**YOUR INSTRUCTIONS**
Copy out each line below that has the word "down" in it.

----- DATASET CONTENT -----

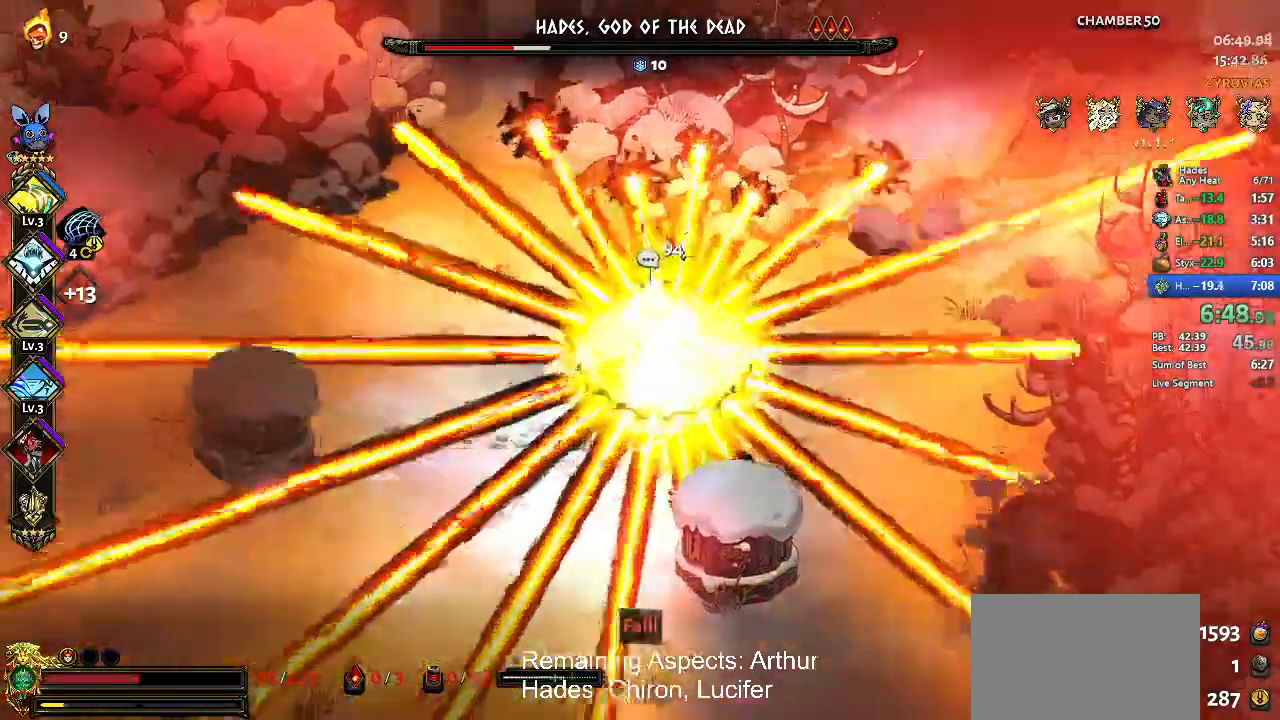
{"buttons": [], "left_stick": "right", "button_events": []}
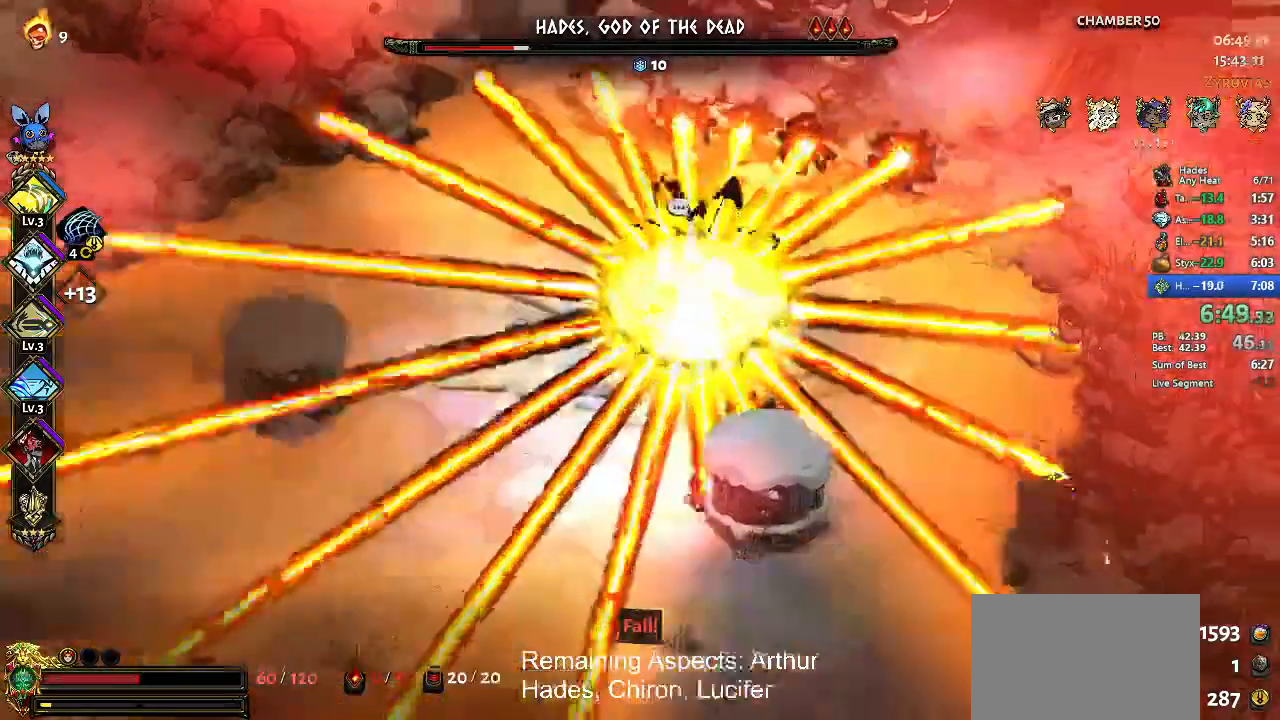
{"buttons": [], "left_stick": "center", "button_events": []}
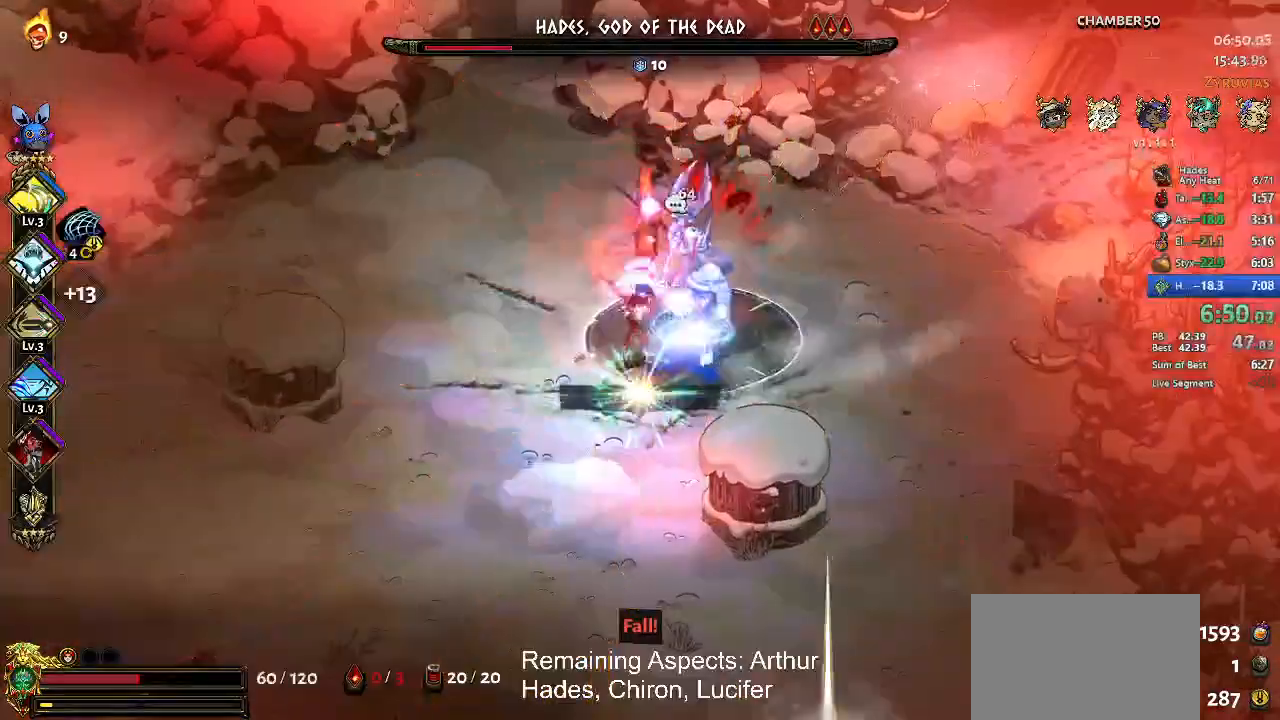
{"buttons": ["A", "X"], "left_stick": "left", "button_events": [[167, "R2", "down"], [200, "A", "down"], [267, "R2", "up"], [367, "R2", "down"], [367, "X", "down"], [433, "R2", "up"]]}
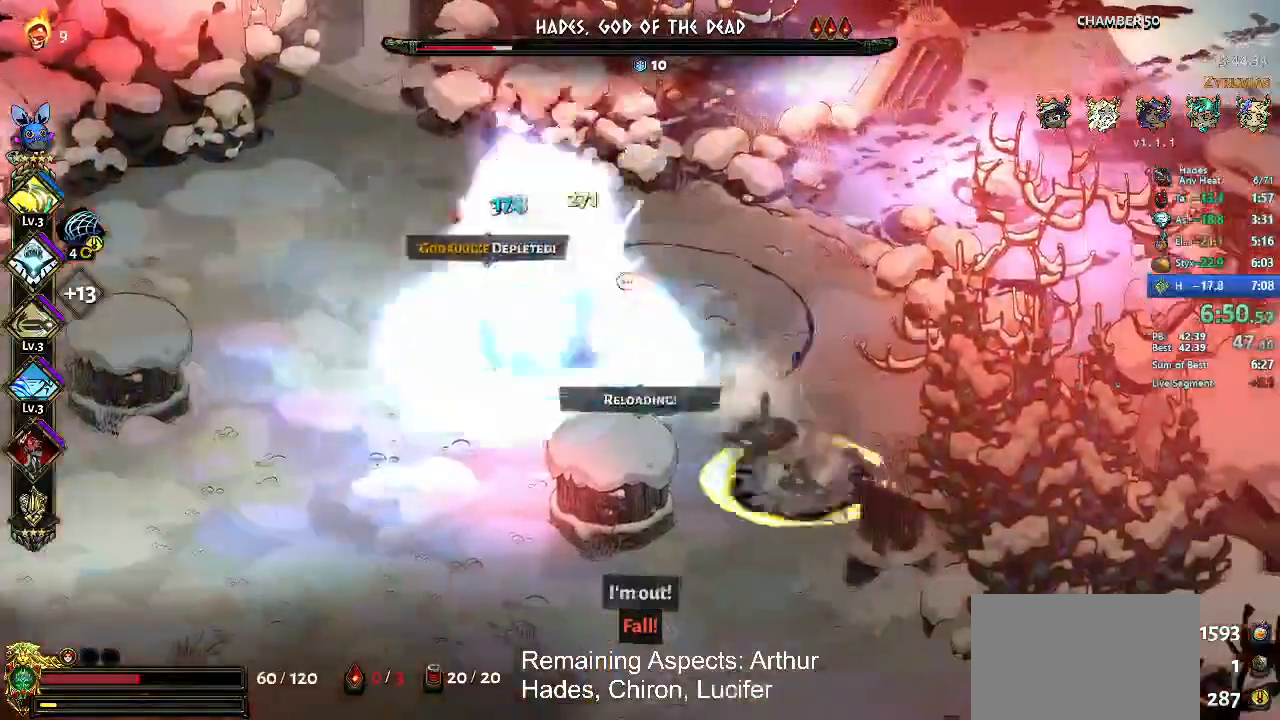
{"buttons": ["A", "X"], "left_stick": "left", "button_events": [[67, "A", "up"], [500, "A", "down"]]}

-----
----- DATASET CONTENT -----

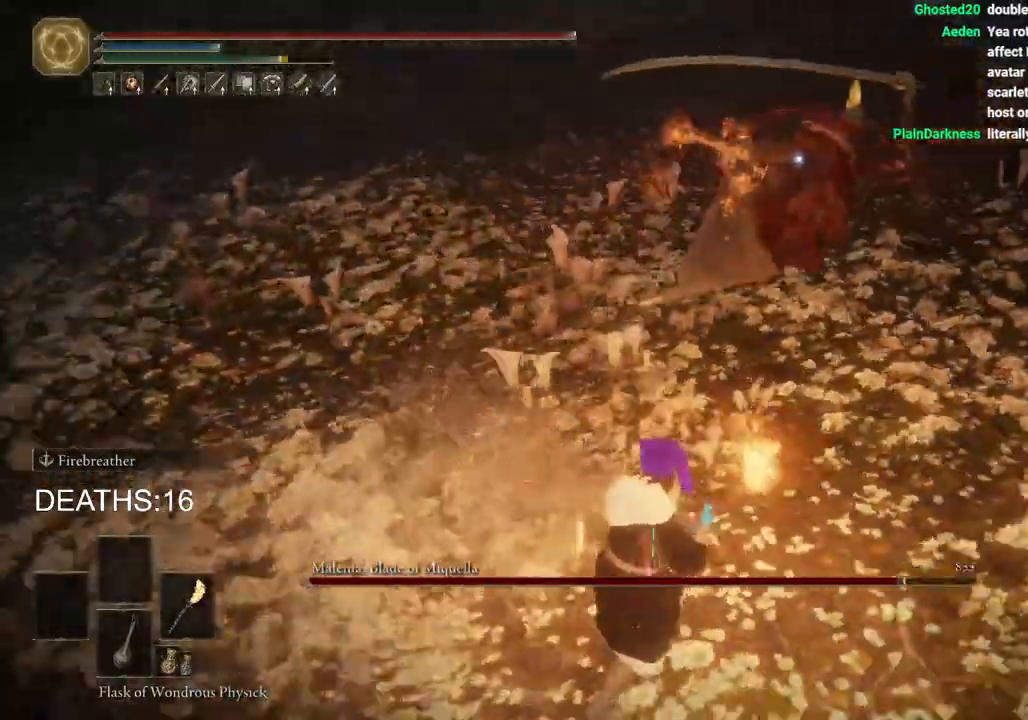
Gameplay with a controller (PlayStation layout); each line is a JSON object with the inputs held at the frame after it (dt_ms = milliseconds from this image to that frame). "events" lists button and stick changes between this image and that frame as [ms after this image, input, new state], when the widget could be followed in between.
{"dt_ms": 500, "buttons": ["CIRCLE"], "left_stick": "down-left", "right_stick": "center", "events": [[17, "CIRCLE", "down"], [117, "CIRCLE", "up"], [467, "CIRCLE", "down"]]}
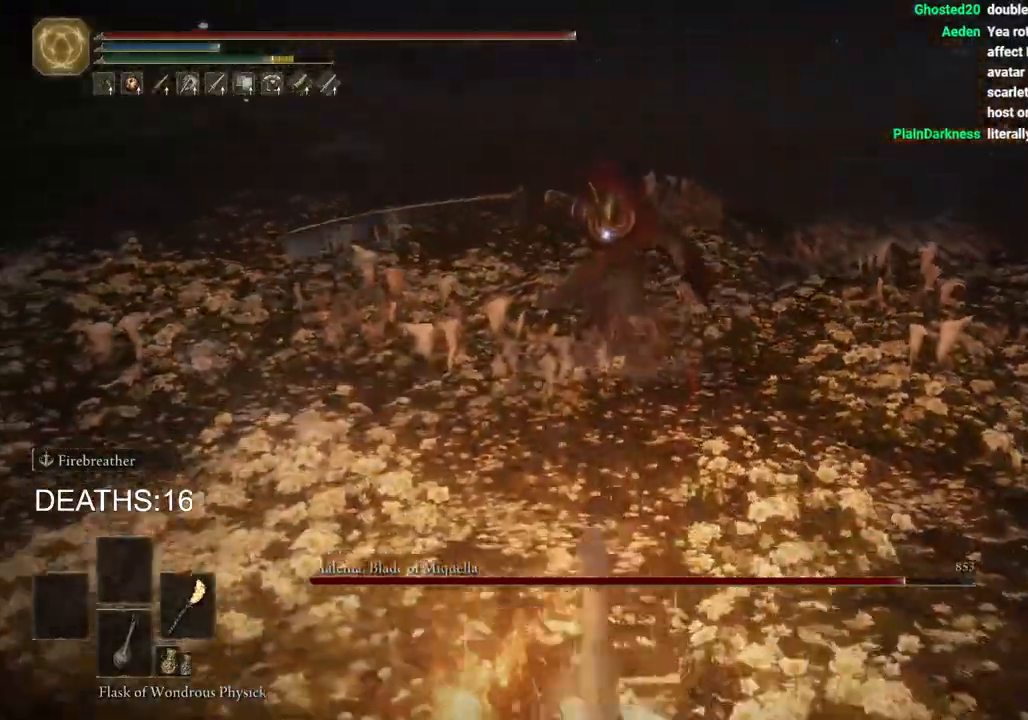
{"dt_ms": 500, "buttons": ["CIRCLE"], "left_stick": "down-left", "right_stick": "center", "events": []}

-----
----- DATASET CONTENT -----

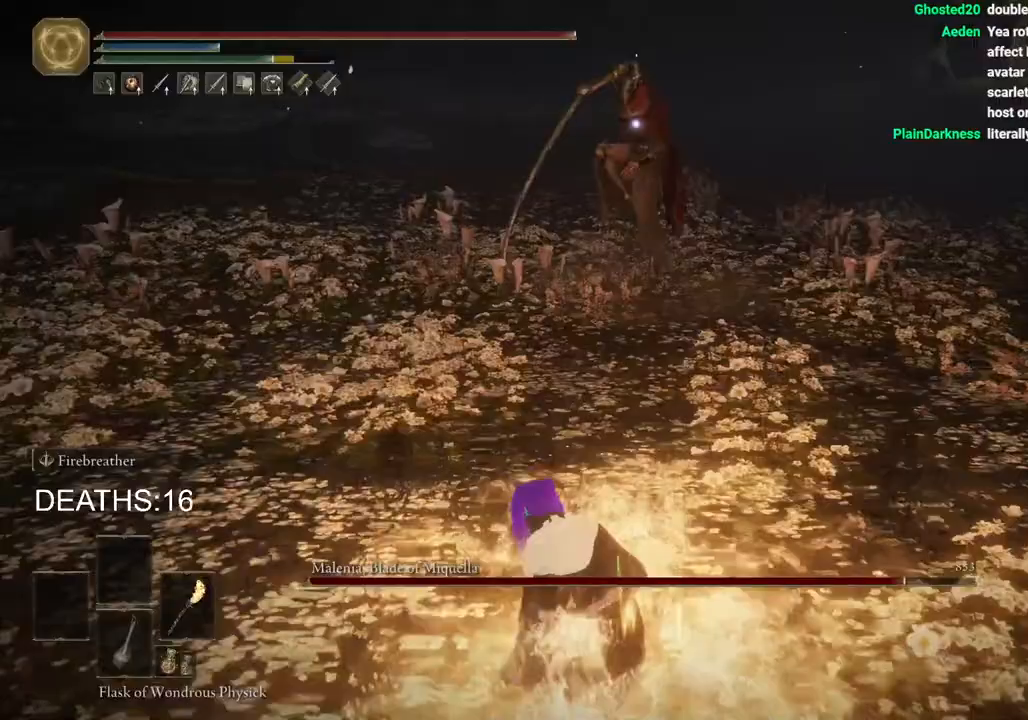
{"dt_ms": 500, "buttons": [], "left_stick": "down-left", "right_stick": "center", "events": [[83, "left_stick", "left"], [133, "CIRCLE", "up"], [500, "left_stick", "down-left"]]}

-----

**ANSWER FOR THIS EXERCISE**
{"buttons": ["A", "X"], "left_stick": "left", "button_events": [[167, "R2", "down"], [200, "A", "down"], [267, "R2", "up"], [367, "R2", "down"], [367, "X", "down"], [433, "R2", "up"]]}
{"buttons": ["A", "X"], "left_stick": "left", "button_events": [[67, "A", "up"], [500, "A", "down"]]}
{"dt_ms": 500, "buttons": ["CIRCLE"], "left_stick": "down-left", "right_stick": "center", "events": [[17, "CIRCLE", "down"], [117, "CIRCLE", "up"], [467, "CIRCLE", "down"]]}
{"dt_ms": 500, "buttons": ["CIRCLE"], "left_stick": "down-left", "right_stick": "center", "events": []}
{"dt_ms": 500, "buttons": [], "left_stick": "down-left", "right_stick": "center", "events": [[83, "left_stick", "left"], [133, "CIRCLE", "up"], [500, "left_stick", "down-left"]]}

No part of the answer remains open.